Abstract
National Health Accounts (NHA) is a basic tool of health sector management and policy
development that describes how much a country spends on health, and maps out in detail the sources
and uses of health care expenditures. This report presents the results of the first NHA for the
Hashemite Kingdom of Jordan, which was completed through a collaborative effort of the Ministry of
Health, Royal Medical Services, and Jordan University Hospital, with technical assistance from
USAID's Partnerships for Health Reform Project. In 1998, Jordan spent approximately JD 453.8 million (US$ 647 million) on health, or JD 95
(US$ 136) per capita. Total health expenditures represented 9.12 percent of GDP. The private sector
is the largest source of health funding (47 percent) followed by the public sector (45 percent) and
donors (8 percent).
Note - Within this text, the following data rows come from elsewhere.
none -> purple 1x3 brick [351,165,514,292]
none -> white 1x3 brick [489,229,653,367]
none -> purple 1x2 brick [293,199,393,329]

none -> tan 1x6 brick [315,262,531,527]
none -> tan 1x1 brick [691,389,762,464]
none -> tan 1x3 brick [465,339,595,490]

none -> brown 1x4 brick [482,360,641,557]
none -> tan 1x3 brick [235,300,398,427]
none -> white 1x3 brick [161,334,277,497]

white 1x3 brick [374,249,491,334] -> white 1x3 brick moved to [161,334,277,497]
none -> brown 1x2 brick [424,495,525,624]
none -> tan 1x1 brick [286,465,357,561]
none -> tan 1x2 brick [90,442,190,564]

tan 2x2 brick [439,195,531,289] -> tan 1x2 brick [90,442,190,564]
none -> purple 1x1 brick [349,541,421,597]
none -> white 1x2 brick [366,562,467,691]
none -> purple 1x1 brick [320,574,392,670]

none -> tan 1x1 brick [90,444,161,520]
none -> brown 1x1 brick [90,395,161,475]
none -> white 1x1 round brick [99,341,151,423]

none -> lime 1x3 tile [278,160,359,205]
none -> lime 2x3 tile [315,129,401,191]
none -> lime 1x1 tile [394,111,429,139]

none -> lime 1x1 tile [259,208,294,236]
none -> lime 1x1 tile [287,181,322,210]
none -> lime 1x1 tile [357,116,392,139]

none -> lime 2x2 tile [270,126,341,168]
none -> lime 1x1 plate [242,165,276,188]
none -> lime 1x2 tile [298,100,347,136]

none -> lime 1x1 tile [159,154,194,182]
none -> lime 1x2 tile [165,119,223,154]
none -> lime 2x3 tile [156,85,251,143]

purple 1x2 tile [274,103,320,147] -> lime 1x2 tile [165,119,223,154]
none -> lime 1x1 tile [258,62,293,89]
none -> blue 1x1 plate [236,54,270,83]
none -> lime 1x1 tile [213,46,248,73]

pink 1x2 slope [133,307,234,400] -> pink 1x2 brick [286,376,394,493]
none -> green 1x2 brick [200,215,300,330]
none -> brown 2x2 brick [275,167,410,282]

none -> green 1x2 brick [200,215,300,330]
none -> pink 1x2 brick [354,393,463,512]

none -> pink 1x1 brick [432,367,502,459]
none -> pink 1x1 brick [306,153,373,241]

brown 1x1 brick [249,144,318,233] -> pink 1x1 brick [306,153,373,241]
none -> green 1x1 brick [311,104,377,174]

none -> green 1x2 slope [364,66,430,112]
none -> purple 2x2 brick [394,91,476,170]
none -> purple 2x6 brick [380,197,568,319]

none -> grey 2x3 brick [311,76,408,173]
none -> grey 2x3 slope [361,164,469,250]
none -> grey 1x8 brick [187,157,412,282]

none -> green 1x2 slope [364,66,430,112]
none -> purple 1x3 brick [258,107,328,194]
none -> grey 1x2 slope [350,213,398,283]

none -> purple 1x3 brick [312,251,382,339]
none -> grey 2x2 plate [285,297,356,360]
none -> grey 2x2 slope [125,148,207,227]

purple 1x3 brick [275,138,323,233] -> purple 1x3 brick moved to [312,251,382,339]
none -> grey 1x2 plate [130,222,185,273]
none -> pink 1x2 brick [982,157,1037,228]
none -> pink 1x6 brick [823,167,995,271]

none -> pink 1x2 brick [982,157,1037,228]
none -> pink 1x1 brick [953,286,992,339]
The main policy issues emerging from the NHA results are the high level of total
health expenditures as a percentage of GDP and its implications for the ability to provide health care
services at current level of quality and quantity; the high level of pharmaceutical expenditures (35
percent of total health expenditures); the indiscriminate capital investment in the private sector and
little regulation that has resulted in a surge of private hospitals; and the high level of spending on
curative care (58 percent) as compared to primary care (27 percent). The Jordan NHA team is
working to institutionalize NHA at the national level.